Extract from THE CRITIQUE OF PURE REASON

Now our duty in the transcendental dialectic is as follows.
To discover whether the principle that the series of conditions (in the synthesis of phenomena, or of thought in general) extends to the unconditioned is objectively true, or not; what consequences result therefrom affecting the empirical use of the understanding, or rather whether there exists any such objectively valid proposition of reason, and whether it is not, on the contrary, a merely logical precept which directs us to ascend perpetually to still higher conditions, to approach completeness in the series of them, and thus to introduce into our cognition the highest possible unity of reason.
We must ascertain, I say, whether this requirement of reason has not been regarded, by a misunderstanding, as a transcendental principle of pure reason, which postulates a thorough completeness in the series of conditions in objects themselves.
We must show, moreover, the misconceptions and illusions that intrude into syllogisms, the major proposition of which pure reason has supplied--a proposition which has perhaps more of the character of a petitio than of a postulatum--and that proceed from experience upwards to its conditions.
The solution of these problems is our task in transcendental dialectic, which we are about to expose even at its source, that lies deep in human reason.
We shall divide it into two parts, the first of which will treat of the transcendent conceptions of pure reason, the second of transcendent and dialectical syllogisms.
BOOK I. OF THE CONCEPTIONS OF PURE REASON.
The conceptions of pure reason--we do not here speak of the possibility of them--are not obtained by reflection, but by inference or conclusion.
The conceptions of understanding are also cogitated a priori antecedently to experience, and render it possible; but they contain nothing but the unity of reflection upon phenomena, in so far as these must necessarily belong to a possible empirical consciousness.
Through them alone are cognition and the determination of an object possible.
It is from them, accordingly, that we receive material for reasoning, and antecedently to them we possess no a priori conceptions of objects from which they might be deduced, On the other hand, the sole basis of their objective reality consists in the necessity imposed on them, as containing the intellectual form of all experience, of restricting their application and influence to the sphere of experience.

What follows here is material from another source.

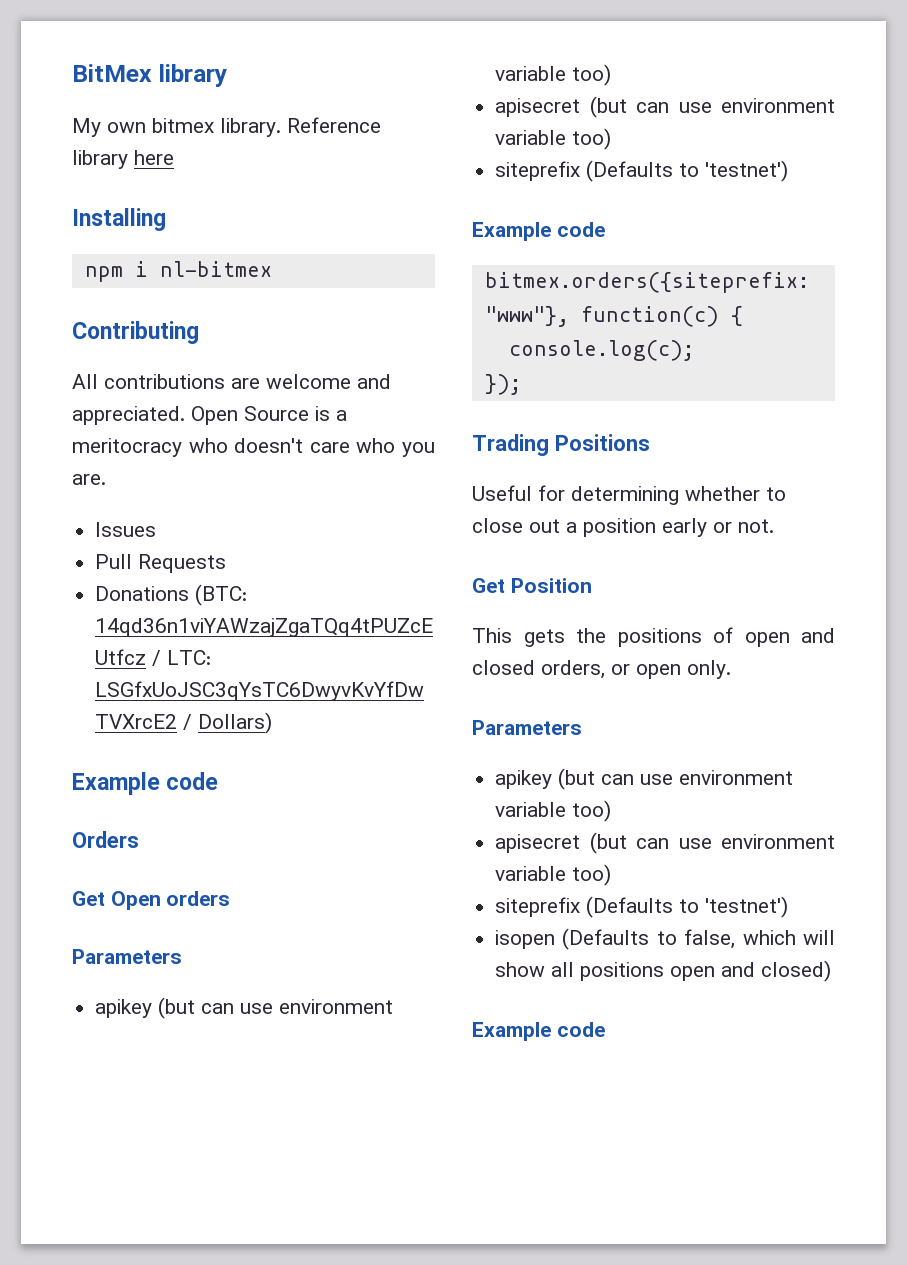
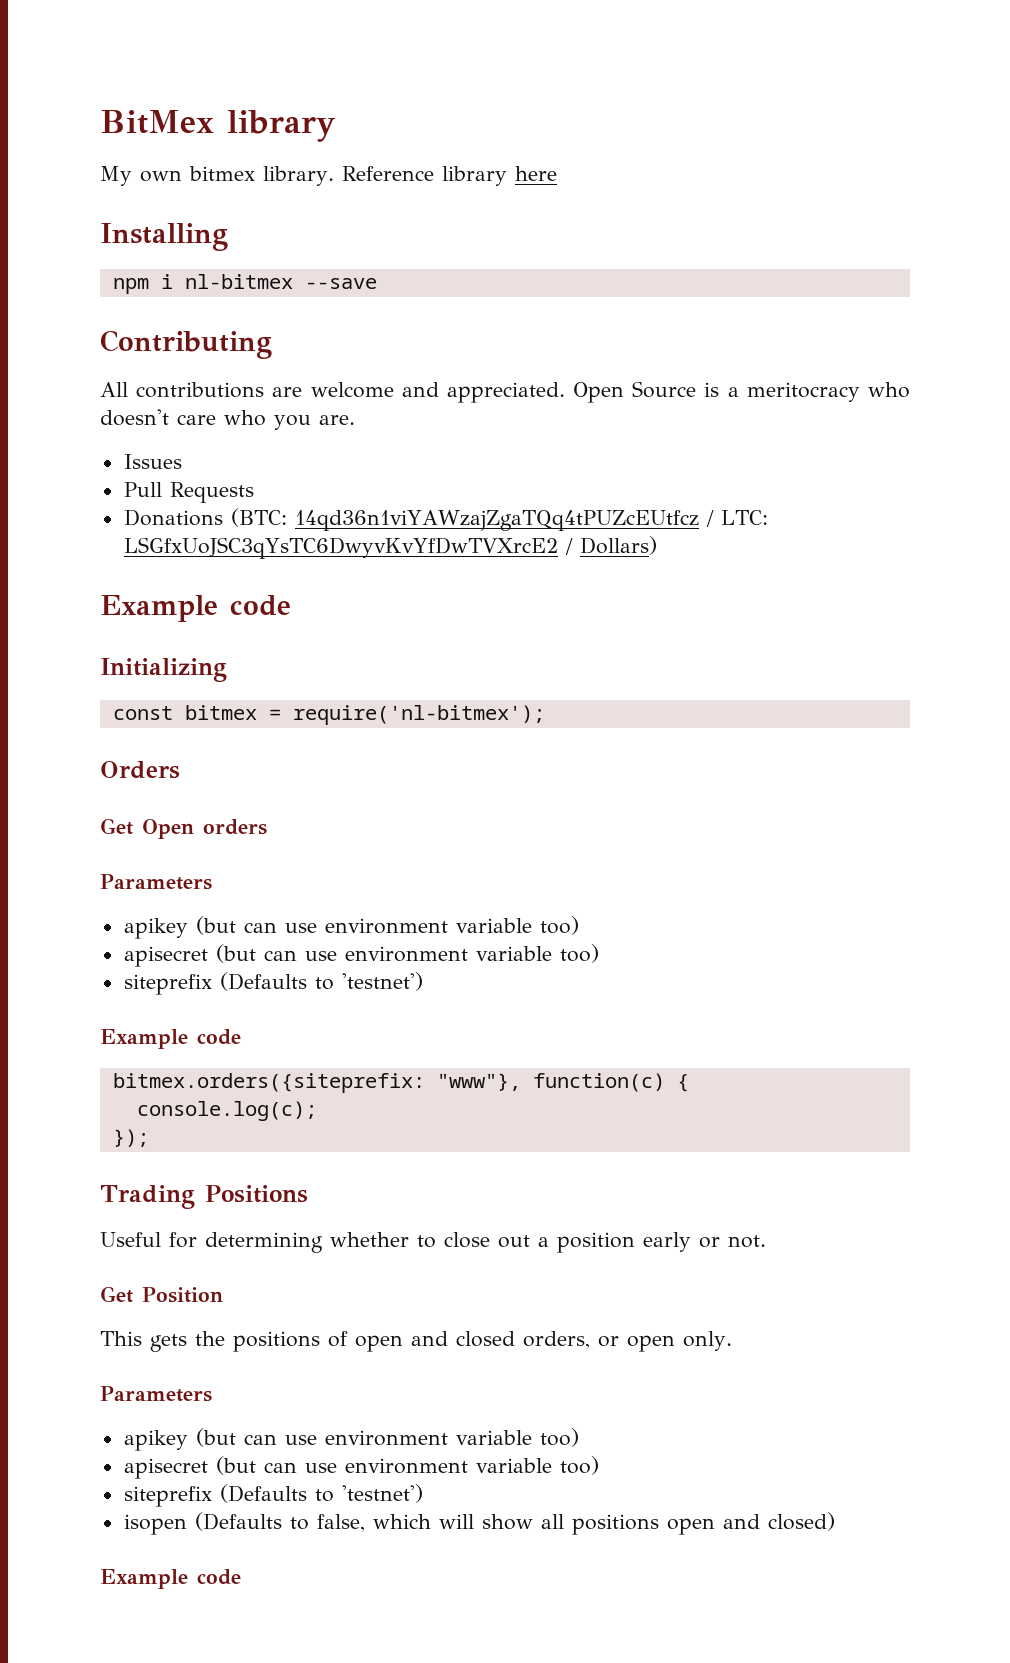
(272, 269) none -> [304,278,377,289] --save
(219, 781) none -> [100,658,227,682] [112,705,545,725] // Initializing // const bitmex = require('nl-bitmex');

But the term, conception of reason, or rational conception, itself indicates that it does not confine itself within the limits of experience, because its object-matter is a cognition, of which every empirical cognition is but a part--nay, the whole of possible experience may be itself but a part of it--a cognition to which no actual experience ever fully attains, although it does always pertain to it.
The aim of rational conceptions is the comprehension, as that of the conceptions of understanding is the understanding of perceptions.
If they contain the unconditioned, they relate to that to which all experience is subordinate, but which is never itself an object of experience--that towards which reason tends in all its conclusions from experience, and by the standard of which it estimates the degree of their empirical use, but which is never itself an element in an empirical synthesis.
If, notwithstanding, such conceptions possess objective validity, they may be called conceptus ratiocinati (conceptions legitimately concluded); in cases where they do not, they have been admitted on account of having the appearance of being correctly concluded, and may be called conceptus ratiocinantes (sophistical conceptions).
But as this can only be sufficiently demonstrated in that part of our treatise which relates to the dialectical conclusions of reason, we shall omit any consideration of it in this place.
As we called the pure conceptions of the understanding categories, we shall also distinguish those of pure reason by a new name and call them transcendental ideas.
These terms, however, we must in the first place explain and justify.
SECTION I--Of Ideas in General.
Despite the great wealth of words which European languages possess, the thinker finds himself often at a loss for an expression exactly suited to his conception, for want of which he is unable to make himself intelligible either to others or to himself.
To coin new words is a pretension to legislation in language which is seldom successful; and, before recourse is taken to so desperate an expedient, it is advisable to examine the dead and learned languages, with the hope and the probability that we may there meet with some adequate expression of the notion we have in our minds.